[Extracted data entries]
________

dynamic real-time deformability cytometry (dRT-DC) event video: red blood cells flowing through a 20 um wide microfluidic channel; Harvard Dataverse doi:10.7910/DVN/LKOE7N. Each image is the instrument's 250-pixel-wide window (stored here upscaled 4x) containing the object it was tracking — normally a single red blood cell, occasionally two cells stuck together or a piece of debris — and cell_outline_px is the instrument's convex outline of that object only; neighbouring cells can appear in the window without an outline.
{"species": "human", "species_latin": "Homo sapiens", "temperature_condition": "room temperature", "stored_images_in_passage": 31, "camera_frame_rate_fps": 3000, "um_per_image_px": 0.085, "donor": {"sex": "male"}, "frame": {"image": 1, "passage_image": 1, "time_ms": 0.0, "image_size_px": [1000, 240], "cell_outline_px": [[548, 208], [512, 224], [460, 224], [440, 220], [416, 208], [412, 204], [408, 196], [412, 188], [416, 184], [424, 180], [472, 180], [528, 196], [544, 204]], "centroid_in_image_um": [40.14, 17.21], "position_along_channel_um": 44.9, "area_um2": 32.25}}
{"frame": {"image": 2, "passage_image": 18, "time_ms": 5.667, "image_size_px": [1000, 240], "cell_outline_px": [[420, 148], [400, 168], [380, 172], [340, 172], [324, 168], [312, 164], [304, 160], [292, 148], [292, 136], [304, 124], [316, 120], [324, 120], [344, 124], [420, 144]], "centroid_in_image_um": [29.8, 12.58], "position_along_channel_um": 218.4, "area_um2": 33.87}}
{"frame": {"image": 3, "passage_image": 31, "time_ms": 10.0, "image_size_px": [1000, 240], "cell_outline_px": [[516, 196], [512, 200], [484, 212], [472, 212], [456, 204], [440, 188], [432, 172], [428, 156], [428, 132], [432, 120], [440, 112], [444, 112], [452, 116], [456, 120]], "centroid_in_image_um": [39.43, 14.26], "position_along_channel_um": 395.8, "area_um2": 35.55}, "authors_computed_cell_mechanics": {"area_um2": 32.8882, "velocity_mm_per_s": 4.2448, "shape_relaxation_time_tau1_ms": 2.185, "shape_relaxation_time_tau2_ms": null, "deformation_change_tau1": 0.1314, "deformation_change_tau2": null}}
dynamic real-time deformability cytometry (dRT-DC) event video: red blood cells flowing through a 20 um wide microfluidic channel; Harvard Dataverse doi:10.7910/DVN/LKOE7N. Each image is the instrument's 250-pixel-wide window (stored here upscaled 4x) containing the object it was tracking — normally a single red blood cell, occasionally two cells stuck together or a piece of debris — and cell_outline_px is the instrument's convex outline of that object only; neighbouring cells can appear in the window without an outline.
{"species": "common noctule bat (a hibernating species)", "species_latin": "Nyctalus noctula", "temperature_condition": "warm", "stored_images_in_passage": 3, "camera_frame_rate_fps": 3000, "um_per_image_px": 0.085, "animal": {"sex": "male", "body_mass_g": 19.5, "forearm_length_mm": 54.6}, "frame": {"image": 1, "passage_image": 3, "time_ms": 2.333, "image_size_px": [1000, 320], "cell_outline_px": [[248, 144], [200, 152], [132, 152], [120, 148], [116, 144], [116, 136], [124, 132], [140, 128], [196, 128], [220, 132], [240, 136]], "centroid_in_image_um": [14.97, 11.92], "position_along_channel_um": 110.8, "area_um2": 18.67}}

________

** What is needed **
Every record above should be output exactly.

** Answer to the problem **
dynamic real-time deformability cytometry (dRT-DC) event video: red blood cells flowing through a 20 um wide microfluidic channel; Harvard Dataverse doi:10.7910/DVN/LKOE7N. Each image is the instrument's 250-pixel-wide window (stored here upscaled 4x) containing the object it was tracking — normally a single red blood cell, occasionally two cells stuck together or a piece of debris — and cell_outline_px is the instrument's convex outline of that object only; neighbouring cells can appear in the window without an outline.
{"species": "human", "species_latin": "Homo sapiens", "temperature_condition": "room temperature", "stored_images_in_passage": 31, "camera_frame_rate_fps": 3000, "um_per_image_px": 0.085, "donor": {"sex": "male"}, "frame": {"image": 1, "passage_image": 1, "time_ms": 0.0, "image_size_px": [1000, 240], "cell_outline_px": [[548, 208], [512, 224], [460, 224], [440, 220], [416, 208], [412, 204], [408, 196], [412, 188], [416, 184], [424, 180], [472, 180], [528, 196], [544, 204]], "centroid_in_image_um": [40.14, 17.21], "position_along_channel_um": 44.9, "area_um2": 32.25}}
{"frame": {"image": 2, "passage_image": 18, "time_ms": 5.667, "image_size_px": [1000, 240], "cell_outline_px": [[420, 148], [400, 168], [380, 172], [340, 172], [324, 168], [312, 164], [304, 160], [292, 148], [292, 136], [304, 124], [316, 120], [324, 120], [344, 124], [420, 144]], "centroid_in_image_um": [29.8, 12.58], "position_along_channel_um": 218.4, "area_um2": 33.87}}
{"frame": {"image": 3, "passage_image": 31, "time_ms": 10.0, "image_size_px": [1000, 240], "cell_outline_px": [[516, 196], [512, 200], [484, 212], [472, 212], [456, 204], [440, 188], [432, 172], [428, 156], [428, 132], [432, 120], [440, 112], [444, 112], [452, 116], [456, 120]], "centroid_in_image_um": [39.43, 14.26], "position_along_channel_um": 395.8, "area_um2": 35.55}, "authors_computed_cell_mechanics": {"area_um2": 32.8882, "velocity_mm_per_s": 4.2448, "shape_relaxation_time_tau1_ms": 2.185, "shape_relaxation_time_tau2_ms": null, "deformation_change_tau1": 0.1314, "deformation_change_tau2": null}}
dynamic real-time deformability cytometry (dRT-DC) event video: red blood cells flowing through a 20 um wide microfluidic channel; Harvard Dataverse doi:10.7910/DVN/LKOE7N. Each image is the instrument's 250-pixel-wide window (stored here upscaled 4x) containing the object it was tracking — normally a single red blood cell, occasionally two cells stuck together or a piece of debris — and cell_outline_px is the instrument's convex outline of that object only; neighbouring cells can appear in the window without an outline.
{"species": "common noctule bat (a hibernating species)", "species_latin": "Nyctalus noctula", "temperature_condition": "warm", "stored_images_in_passage": 3, "camera_frame_rate_fps": 3000, "um_per_image_px": 0.085, "animal": {"sex": "male", "body_mass_g": 19.5, "forearm_length_mm": 54.6}, "frame": {"image": 1, "passage_image": 3, "time_ms": 2.333, "image_size_px": [1000, 320], "cell_outline_px": [[248, 144], [200, 152], [132, 152], [120, 148], [116, 144], [116, 136], [124, 132], [140, 128], [196, 128], [220, 132], [240, 136]], "centroid_in_image_um": [14.97, 11.92], "position_along_channel_um": 110.8, "area_um2": 18.67}}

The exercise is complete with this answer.